Work required:
Reproduce the data exactly as it stands.

The input:

————————

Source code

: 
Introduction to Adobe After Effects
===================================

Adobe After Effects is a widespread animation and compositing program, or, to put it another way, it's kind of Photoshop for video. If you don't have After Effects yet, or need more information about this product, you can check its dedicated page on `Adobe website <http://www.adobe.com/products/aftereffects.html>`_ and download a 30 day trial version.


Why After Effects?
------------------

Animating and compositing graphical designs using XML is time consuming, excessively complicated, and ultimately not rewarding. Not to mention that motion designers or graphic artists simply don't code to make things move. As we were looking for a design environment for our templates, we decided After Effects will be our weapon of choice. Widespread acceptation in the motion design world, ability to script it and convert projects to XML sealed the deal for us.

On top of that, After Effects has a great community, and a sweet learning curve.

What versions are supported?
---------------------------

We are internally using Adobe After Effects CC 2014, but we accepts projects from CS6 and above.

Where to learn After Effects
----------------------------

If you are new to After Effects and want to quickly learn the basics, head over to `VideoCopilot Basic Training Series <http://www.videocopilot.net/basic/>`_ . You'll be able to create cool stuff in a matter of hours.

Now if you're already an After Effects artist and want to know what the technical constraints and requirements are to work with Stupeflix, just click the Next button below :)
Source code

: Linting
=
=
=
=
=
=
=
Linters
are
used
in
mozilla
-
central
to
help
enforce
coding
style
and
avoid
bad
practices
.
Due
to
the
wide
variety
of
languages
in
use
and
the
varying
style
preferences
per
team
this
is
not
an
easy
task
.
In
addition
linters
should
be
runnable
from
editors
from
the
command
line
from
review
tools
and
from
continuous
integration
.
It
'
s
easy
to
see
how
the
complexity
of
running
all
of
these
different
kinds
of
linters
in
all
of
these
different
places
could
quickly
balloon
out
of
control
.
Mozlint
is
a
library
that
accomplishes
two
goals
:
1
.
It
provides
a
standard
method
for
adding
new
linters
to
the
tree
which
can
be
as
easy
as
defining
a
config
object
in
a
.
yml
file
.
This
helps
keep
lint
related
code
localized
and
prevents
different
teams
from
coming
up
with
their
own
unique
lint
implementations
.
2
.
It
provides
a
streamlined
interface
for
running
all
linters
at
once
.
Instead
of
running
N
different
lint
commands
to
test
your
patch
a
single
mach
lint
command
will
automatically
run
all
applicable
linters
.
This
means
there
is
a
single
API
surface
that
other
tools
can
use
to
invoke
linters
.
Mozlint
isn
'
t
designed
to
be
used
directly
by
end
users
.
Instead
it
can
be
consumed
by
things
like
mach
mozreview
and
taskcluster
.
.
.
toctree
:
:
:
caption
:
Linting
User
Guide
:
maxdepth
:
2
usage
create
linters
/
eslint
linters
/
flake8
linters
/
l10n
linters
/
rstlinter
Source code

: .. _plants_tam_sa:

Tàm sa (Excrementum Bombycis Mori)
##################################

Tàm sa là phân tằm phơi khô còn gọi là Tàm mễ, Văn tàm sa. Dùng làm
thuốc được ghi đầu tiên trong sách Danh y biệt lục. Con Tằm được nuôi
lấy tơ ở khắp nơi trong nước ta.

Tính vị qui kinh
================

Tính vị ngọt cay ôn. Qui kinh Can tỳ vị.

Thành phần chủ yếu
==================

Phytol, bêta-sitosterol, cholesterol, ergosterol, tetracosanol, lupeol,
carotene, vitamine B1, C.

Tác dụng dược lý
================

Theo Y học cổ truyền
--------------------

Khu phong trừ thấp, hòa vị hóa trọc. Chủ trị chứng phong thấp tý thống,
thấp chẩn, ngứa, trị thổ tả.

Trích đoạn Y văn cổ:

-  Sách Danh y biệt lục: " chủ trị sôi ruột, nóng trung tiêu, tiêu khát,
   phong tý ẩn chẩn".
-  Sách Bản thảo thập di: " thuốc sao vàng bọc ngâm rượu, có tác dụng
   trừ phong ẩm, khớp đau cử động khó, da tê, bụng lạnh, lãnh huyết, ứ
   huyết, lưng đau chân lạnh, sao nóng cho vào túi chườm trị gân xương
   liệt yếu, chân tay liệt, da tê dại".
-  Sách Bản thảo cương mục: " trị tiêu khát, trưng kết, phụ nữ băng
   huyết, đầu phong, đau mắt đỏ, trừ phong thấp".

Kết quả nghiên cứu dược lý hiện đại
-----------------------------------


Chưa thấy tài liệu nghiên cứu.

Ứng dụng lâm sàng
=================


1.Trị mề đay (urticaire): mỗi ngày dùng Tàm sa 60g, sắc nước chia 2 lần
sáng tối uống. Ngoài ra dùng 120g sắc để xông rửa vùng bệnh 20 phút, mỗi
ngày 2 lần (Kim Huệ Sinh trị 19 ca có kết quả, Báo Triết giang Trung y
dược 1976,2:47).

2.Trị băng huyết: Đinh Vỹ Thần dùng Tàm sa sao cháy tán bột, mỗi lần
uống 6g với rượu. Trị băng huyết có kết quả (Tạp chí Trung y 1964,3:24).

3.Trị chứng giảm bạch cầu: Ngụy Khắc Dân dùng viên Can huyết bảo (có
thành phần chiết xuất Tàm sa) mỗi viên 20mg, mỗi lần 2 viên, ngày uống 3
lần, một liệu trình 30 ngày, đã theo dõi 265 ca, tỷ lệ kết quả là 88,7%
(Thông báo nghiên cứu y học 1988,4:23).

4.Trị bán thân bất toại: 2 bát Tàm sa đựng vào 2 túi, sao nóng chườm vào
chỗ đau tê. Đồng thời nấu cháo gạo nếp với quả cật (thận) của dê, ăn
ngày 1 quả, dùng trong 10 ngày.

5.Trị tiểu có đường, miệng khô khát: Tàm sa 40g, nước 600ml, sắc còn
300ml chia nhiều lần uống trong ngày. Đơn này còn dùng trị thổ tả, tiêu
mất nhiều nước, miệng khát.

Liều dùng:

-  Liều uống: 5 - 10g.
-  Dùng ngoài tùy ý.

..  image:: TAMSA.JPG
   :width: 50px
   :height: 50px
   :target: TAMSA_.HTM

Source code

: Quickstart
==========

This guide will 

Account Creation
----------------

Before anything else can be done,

————————

Your response:
Source code

: 
Introduction to Adobe After Effects
===================================

Adobe After Effects is a widespread animation and compositing program, or, to put it another way, it's kind of Photoshop for video. If you don't have After Effects yet, or need more information about this product, you can check its dedicated page on `Adobe website <http://www.adobe.com/products/aftereffects.html>`_ and download a 30 day trial version.


Why After Effects?
------------------

Animating and compositing graphical designs using XML is time consuming, excessively complicated, and ultimately not rewarding. Not to mention that motion designers or graphic artists simply don't code to make things move. As we were looking for a design environment for our templates, we decided After Effects will be our weapon of choice. Widespread acceptation in the motion design world, ability to script it and convert projects to XML sealed the deal for us.

On top of that, After Effects has a great community, and a sweet learning curve.

What versions are supported?
---------------------------

We are internally using Adobe After Effects CC 2014, but we accepts projects from CS6 and above.

Where to learn After Effects
----------------------------

If you are new to After Effects and want to quickly learn the basics, head over to `VideoCopilot Basic Training Series <http://www.videocopilot.net/basic/>`_ . You'll be able to create cool stuff in a matter of hours.

Now if you're already an After Effects artist and want to know what the technical constraints and requirements are to work with Stupeflix, just click the Next button below :)
Source code

: Linting
=
=
=
=
=
=
=
Linters
are
used
in
mozilla
-
central
to
help
enforce
coding
style
and
avoid
bad
practices
.
Due
to
the
wide
variety
of
languages
in
use
and
the
varying
style
preferences
per
team
this
is
not
an
easy
task
.
In
addition
linters
should
be
runnable
from
editors
from
the
command
line
from
review
tools
and
from
continuous
integration
.
It
'
s
easy
to
see
how
the
complexity
of
running
all
of
these
different
kinds
of
linters
in
all
of
these
different
places
could
quickly
balloon
out
of
control
.
Mozlint
is
a
library
that
accomplishes
two
goals
:
1
.
It
provides
a
standard
method
for
adding
new
linters
to
the
tree
which
can
be
as
easy
as
defining
a
config
object
in
a
.
yml
file
.
This
helps
keep
lint
related
code
localized
and
prevents
different
teams
from
coming
up
with
their
own
unique
lint
implementations
.
2
.
It
provides
a
streamlined
interface
for
running
all
linters
at
once
.
Instead
of
running
N
different
lint
commands
to
test
your
patch
a
single
mach
lint
command
will
automatically
run
all
applicable
linters
.
This
means
there
is
a
single
API
surface
that
other
tools
can
use
to
invoke
linters
.
Mozlint
isn
'
t
designed
to
be
used
directly
by
end
users
.
Instead
it
can
be
consumed
by
things
like
mach
mozreview
and
taskcluster
.
.
.
toctree
:
:
:
caption
:
Linting
User
Guide
:
maxdepth
:
2
usage
create
linters
/
eslint
linters
/
flake8
linters
/
l10n
linters
/
rstlinter
Source code

: .. _plants_tam_sa:

Tàm sa (Excrementum Bombycis Mori)
##################################

Tàm sa là phân tằm phơi khô còn gọi là Tàm mễ, Văn tàm sa. Dùng làm
thuốc được ghi đầu tiên trong sách Danh y biệt lục. Con Tằm được nuôi
lấy tơ ở khắp nơi trong nước ta.

Tính vị qui kinh
================

Tính vị ngọt cay ôn. Qui kinh Can tỳ vị.

Thành phần chủ yếu
==================

Phytol, bêta-sitosterol, cholesterol, ergosterol, tetracosanol, lupeol,
carotene, vitamine B1, C.

Tác dụng dược lý
================

Theo Y học cổ truyền
--------------------

Khu phong trừ thấp, hòa vị hóa trọc. Chủ trị chứng phong thấp tý thống,
thấp chẩn, ngứa, trị thổ tả.

Trích đoạn Y văn cổ:

-  Sách Danh y biệt lục: " chủ trị sôi ruột, nóng trung tiêu, tiêu khát,
   phong tý ẩn chẩn".
-  Sách Bản thảo thập di: " thuốc sao vàng bọc ngâm rượu, có tác dụng
   trừ phong ẩm, khớp đau cử động khó, da tê, bụng lạnh, lãnh huyết, ứ
   huyết, lưng đau chân lạnh, sao nóng cho vào túi chườm trị gân xương
   liệt yếu, chân tay liệt, da tê dại".
-  Sách Bản thảo cương mục: " trị tiêu khát, trưng kết, phụ nữ băng
   huyết, đầu phong, đau mắt đỏ, trừ phong thấp".

Kết quả nghiên cứu dược lý hiện đại
-----------------------------------


Chưa thấy tài liệu nghiên cứu.

Ứng dụng lâm sàng
=================


1.Trị mề đay (urticaire): mỗi ngày dùng Tàm sa 60g, sắc nước chia 2 lần
sáng tối uống. Ngoài ra dùng 120g sắc để xông rửa vùng bệnh 20 phút, mỗi
ngày 2 lần (Kim Huệ Sinh trị 19 ca có kết quả, Báo Triết giang Trung y
dược 1976,2:47).

2.Trị băng huyết: Đinh Vỹ Thần dùng Tàm sa sao cháy tán bột, mỗi lần
uống 6g với rượu. Trị băng huyết có kết quả (Tạp chí Trung y 1964,3:24).

3.Trị chứng giảm bạch cầu: Ngụy Khắc Dân dùng viên Can huyết bảo (có
thành phần chiết xuất Tàm sa) mỗi viên 20mg, mỗi lần 2 viên, ngày uống 3
lần, một liệu trình 30 ngày, đã theo dõi 265 ca, tỷ lệ kết quả là 88,7%
(Thông báo nghiên cứu y học 1988,4:23).

4.Trị bán thân bất toại: 2 bát Tàm sa đựng vào 2 túi, sao nóng chườm vào
chỗ đau tê. Đồng thời nấu cháo gạo nếp với quả cật (thận) của dê, ăn
ngày 1 quả, dùng trong 10 ngày.

5.Trị tiểu có đường, miệng khô khát: Tàm sa 40g, nước 600ml, sắc còn
300ml chia nhiều lần uống trong ngày. Đơn này còn dùng trị thổ tả, tiêu
mất nhiều nước, miệng khát.

Liều dùng:

-  Liều uống: 5 - 10g.
-  Dùng ngoài tùy ý.

..  image:: TAMSA.JPG
   :width: 50px
   :height: 50px
   :target: TAMSA_.HTM

Source code

: Quickstart
==========

This guide will 

Account Creation
----------------

Before anything else can be done,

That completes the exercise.